(602a) Non-Faradaic Electrochemical Promotion of Brønsted Acid Catalysis
AIChE Annual Meeting
2021
2021 Annual Meeting
Catalysis and Reaction Engineering Division
Fundamentals of Catalysis and Surface Science III: Metal Oxides
Thursday, November 11, 2021 - 12:30pm to 12:48pm
Temperature and reactant partial pressure are considered the typical handles for controlling reaction rates and product selectivities in gas-phase heterogeneous thermocatalytic systems. At fixed temperature and pressure, modification of rates and selectivities must largely be addressed through ex situ structural and compositional changes to the catalyst and support. Electrochemical systems, however, include the additional handle of the electrode potential, which can be finely controlled without modifying bulk process parameters. In the 1980s, Vayenas and coworkers demonstrated that the electrode potential could also be used for in situ modification of thermocatalytic systems via the electrochemical promotion of catalysis (EPOC). This phenomenon has typically been exploited via polarization of noble metal films deposited on solid ion conductors; however, it has never, to our knowledge, been used to enhance rates of reactions catalyzed by solid Brønsted acids.
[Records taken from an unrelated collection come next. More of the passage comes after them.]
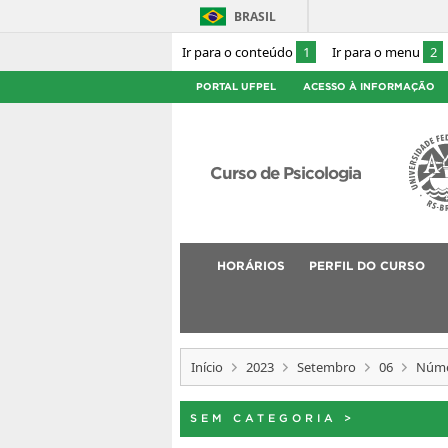
BRASIL
Ir para o conteúdo
1
Ir para o menu
2
PORTAL UFPEL
ACESSO À INFORMAÇÃO
Curso de Psicologia
HORÁRIOS
PERFIL DO CURSO
Início
2023
Setembro
06
Númer
SEM CATEGORIA
>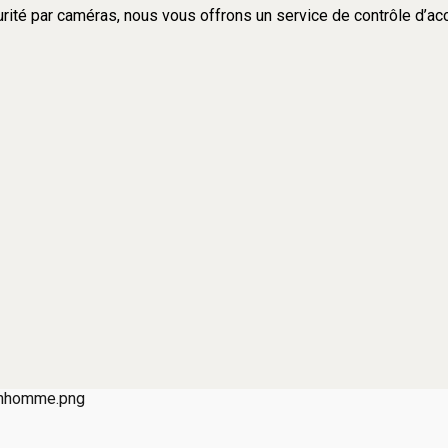
rité par caméras, nous vous offrons un service de contrôle d’accè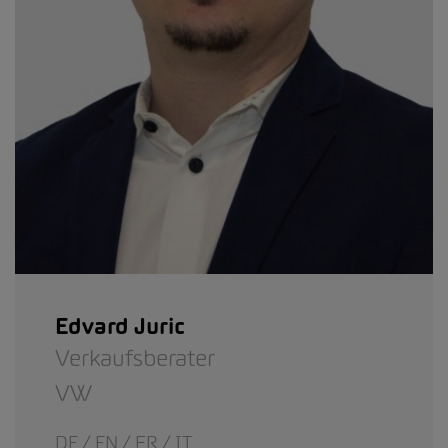
Edvard Juric
Verkaufsberater
VW
DE / EN / FR / IT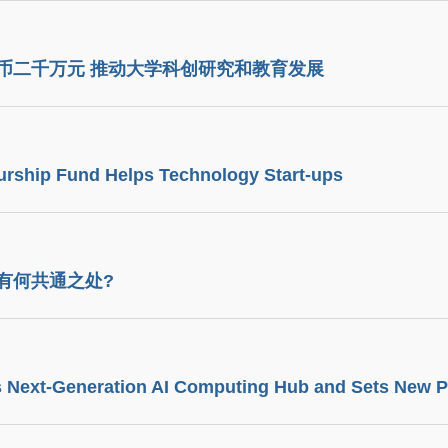
币二千万元 推动大学科创研究和教育发展
rship Fund Helps Technology Start-ups
有何共通之处?
s Next-Generation AI Computing Hub and Sets New 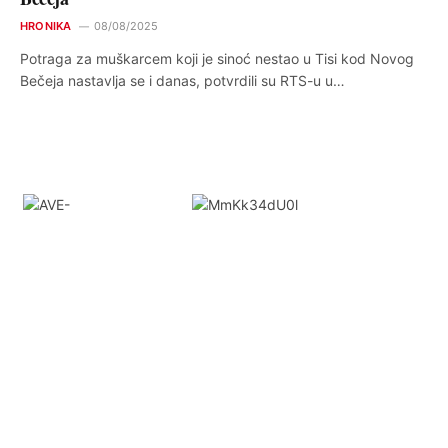
HRONIKA
08/08/2025
Potraga za muškarcem koji je sinoć nestao u Tisi kod Novog
Bečeja nastavlja se i danas, potvrdili su RTS-u u…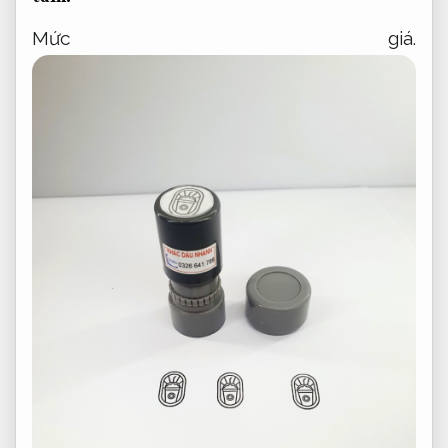
Mức giá.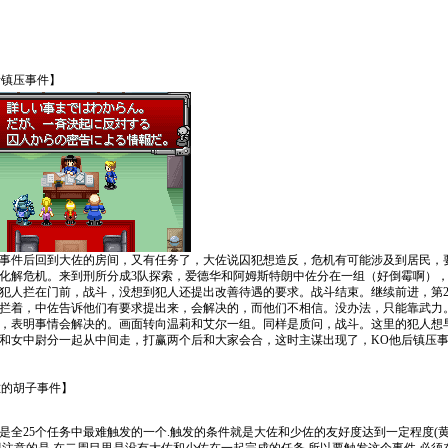
刑所镇压事件】
事件后回到大佐的房间，又有任务了，大佐说囚犯想造反，危机有可能涉及到居民，
化解危机。来到刑所分成3队探索，爱德华和阿姆斯特朗中佐分在一组（好倒霉啊）
犯人拦在门前，战斗，没想到犯人还提出改善待遇的要求。战斗结束。继续前进，第
拦着，中佐告诉他们有要求提出来，会解决的，而他们不相信。没办法，只能靠武力
，表明事情会解决的。画面转向温莉和艾尔一组。同样是质问，战斗。这里的犯人想
和女中尉分一起从中间走，打赢两个后和大家会合，这时主谋出现了，KO他后镇压
大佐的胡子事件】
是全25个任务中最难触发的一个.触发的条件就是大佐和少佐的友好度达到一定程度(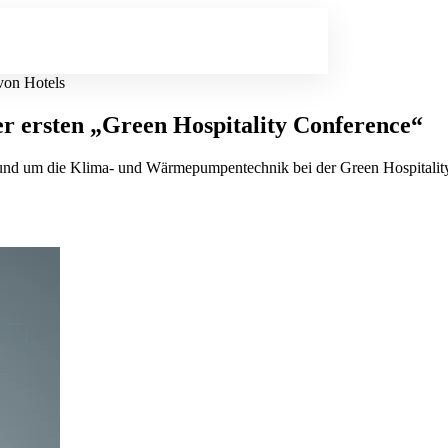
von Hotels
der ersten „Green Hospitality Conference“
n rund um die Klima- und Wärmepumpentechnik bei der Green Hospital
Isopropanol dehydration to propylene was used as a probe reaction to study the in situ modification of a molybdenum catalyst film deposited on a solid yttria-stabilized zirconia electrolyte. Upon polarizing the Mo film by +1.5 V, the rate of isopropanol dehydration was reversibly and non-Faradaically increased by 250%. The reaction rate was zero order in IPA partial pressure at open circuit; however, negative order behavior was observed at higher IPA partial pressures during polarization of +1.5 V. We hypothesize that anodic supply of oxygen ions from the solid electrolyte to the surface of the catalyst results in either the stabilization of surface intermediates that lead to propylene or reversible electrochemical Brønsted acid site generation. This proof of concept demonstrates the feasibility of combining the fine control of applied electrochemical potential in a typical thermocatalytic reaction system in order to reversibly and controllably modify the function of a catalytic material to affect redox-neutral catalysis over non-metallic sites.